== TASK DIRECTIONS ==
Within the lines below, the span from the line with "Единая информационная линия" to the line with "Nous utilisons des", both ends included, is to be reproduced exactly, with pictures omitted.

== EXERCISE DATA ==
-- Opening Marker --
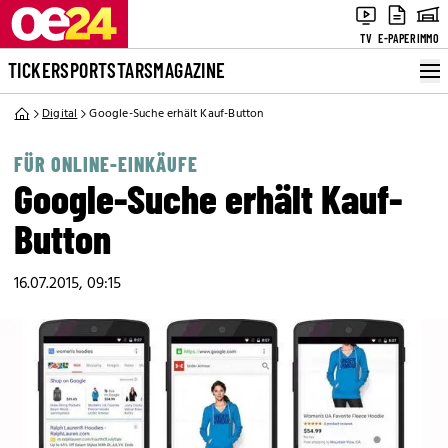
TV
E-PAPER
IMMO
TICKER
SPORT
STARS
MAGAZINE
Digital
Google-Suche erhält Kauf-Button
FÜR ONLINE-EINKÄUFE
Google-Suche erhält Kauf-
Button
16.07.2015, 09:15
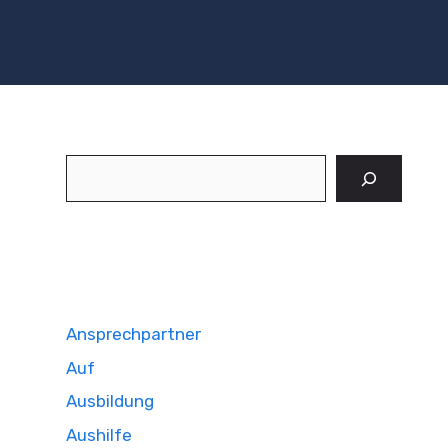
Suchen
Ansprechpartner
Auf
Ausbildung
Aushilfe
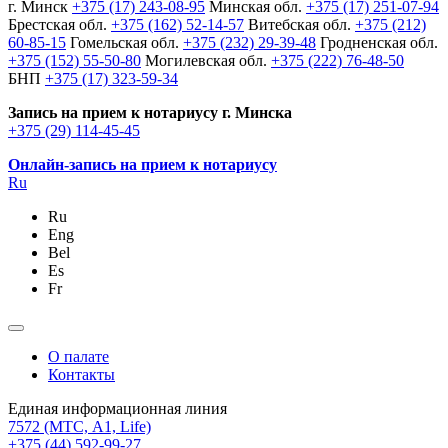
г. Минск
+375 (17) 243-08-95
Минская обл.
+375 (17) 251-07-94
Брестская обл.
+375 (162) 52-14-57
Витебская обл.
+375 (212)
60-85-15
Гомельская обл.
+375 (232) 29-39-48
Гродненская обл.
+375 (152) 55-50-80
Могилевская обл.
+375 (222) 76-48-50
БНП
+375 (17) 323-59-34
Запись на прием к нотариусу г. Минска
+375 (29) 114-45-45
Онлайн-запись на прием к нотариусу
Ru
Ru
Eng
Bel
Es
Fr
О палате
Контакты
Единая информационная линия
7572
(МТС, A1, Life)
+375 (44) 592-99-27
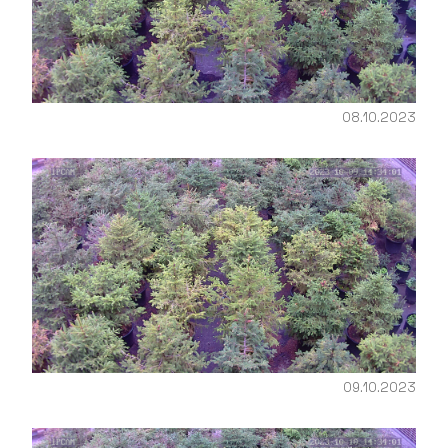
08.10.2023
09.10.2023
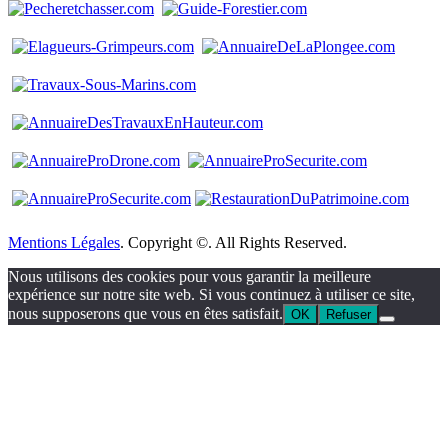
Mentions Légales
. Copyright ©. All Rights Reserved.
Nous utilisons des cookies pour vous garantir la meilleure
expérience sur notre site web. Si vous continuez à utiliser ce site,
nous supposerons que vous en êtes satisfait.
OK
Refuser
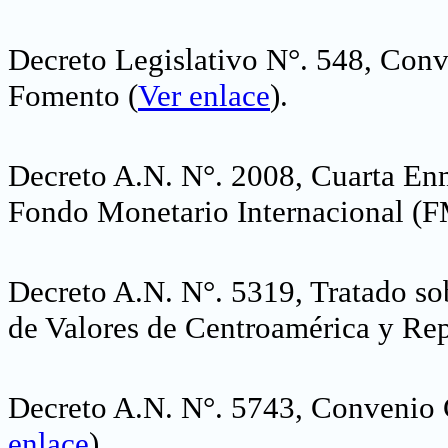
Decreto Legislativo N°. 548, Conv
Fomento
(
Ver enlace
).
Decreto A.N. N°. 2008, Cuarta En
Fondo Monetario Internacional (
Decreto A.N. N°. 5319, Tratado so
de Valores de Centroamérica y R
Decreto A.N. N°. 5743, Convenio 
enlace
).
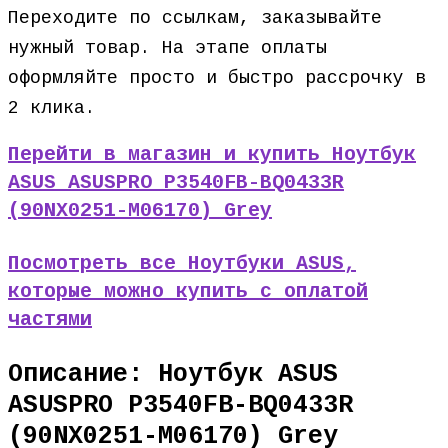
Переходите по ссылкам, заказывайте
нужный товар. На этапе оплаты
оформляйте просто и быстро рассрочку в
2 клика.
Перейти в магазин и купить Ноутбук
ASUS ASUSPRO P3540FB-BQ0433R
(90NX0251-M06170) Grey
Посмотреть все Ноутбуки ASUS,
которые можно купить с оплатой
частями
Описание: Ноутбук ASUS
ASUSPRO P3540FB-BQ0433R
(90NX0251-M06170) Grey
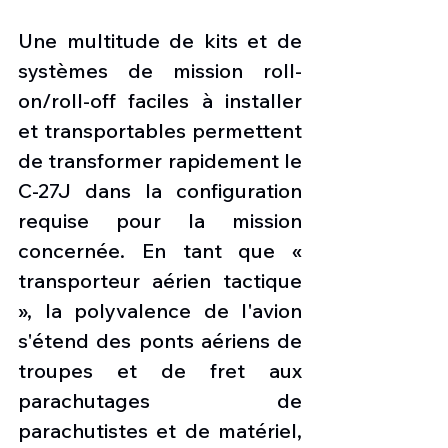
Une multitude de kits et de 
systèmes de mission roll-
on/roll-off faciles à installer 
et transportables permettent 
de transformer rapidement le 
C-27J dans la configuration 
requise pour la mission 
concernée. En tant que « 
transporteur aérien tactique 
», la polyvalence de l'avion 
s'étend des ponts aériens de 
troupes et de fret aux 
parachutages de 
parachutistes et de matériel, 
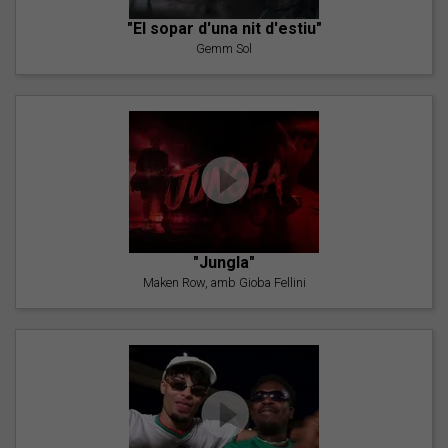
"El sopar d'una nit d'estiu"
Gemm Sol
"Jungla"
Maken Row, amb Gioba Fellini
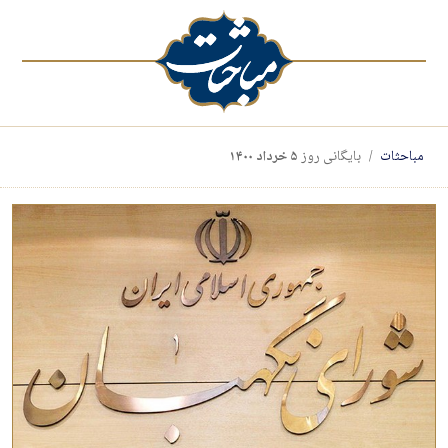
مباحثات
بایگانی روز
۵ خرداد ۱۴۰۰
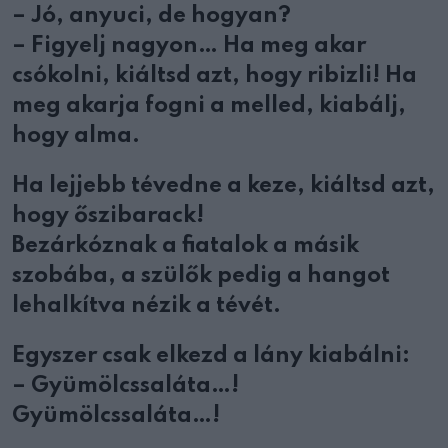
– Jó, anyuci, de hogyan?
– Figyelj nagyon… Ha meg akar
csókolni, kiáltsd azt, hogy ribizli! Ha
meg akarja fogni a melled, kiabálj,
hogy alma.
Ha lejjebb tévedne a keze, kiáltsd azt,
hogy őszibarack!
Bezárkóznak a fiatalok a másik
szobába, a szülők pedig a hangot
lehalkítva nézik a tévét.
Egyszer csak elkezd a lány kiabálni:
– Gyümölcssaláta…!
Gyümölcssaláta…!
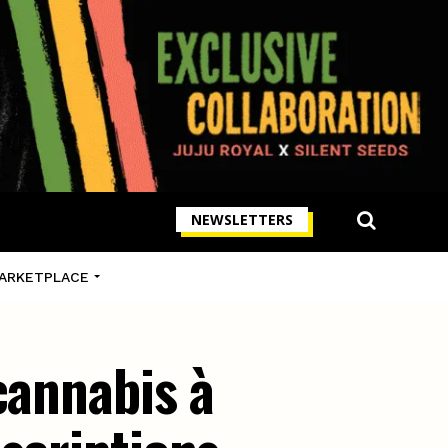
NEWSLETTERS
ARKETPLACE
cannabis à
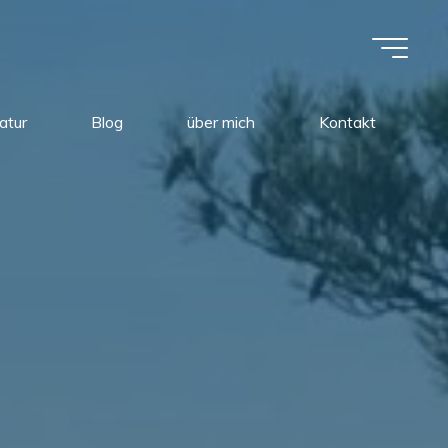
atur
Blog
über mich
Kontakt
-- Closing Marker --
== SOLUTION FOR THIS PROBLEM ==
Единая информационная линия
7572
(МТС, A1, Life)
+375 (44) 592-99-27
08.10.2023
09.10.2023
Mentions Légales
. Copyright ©. All Rights Reserved.
Nous utilisons des cookies pour vous garantir la meilleure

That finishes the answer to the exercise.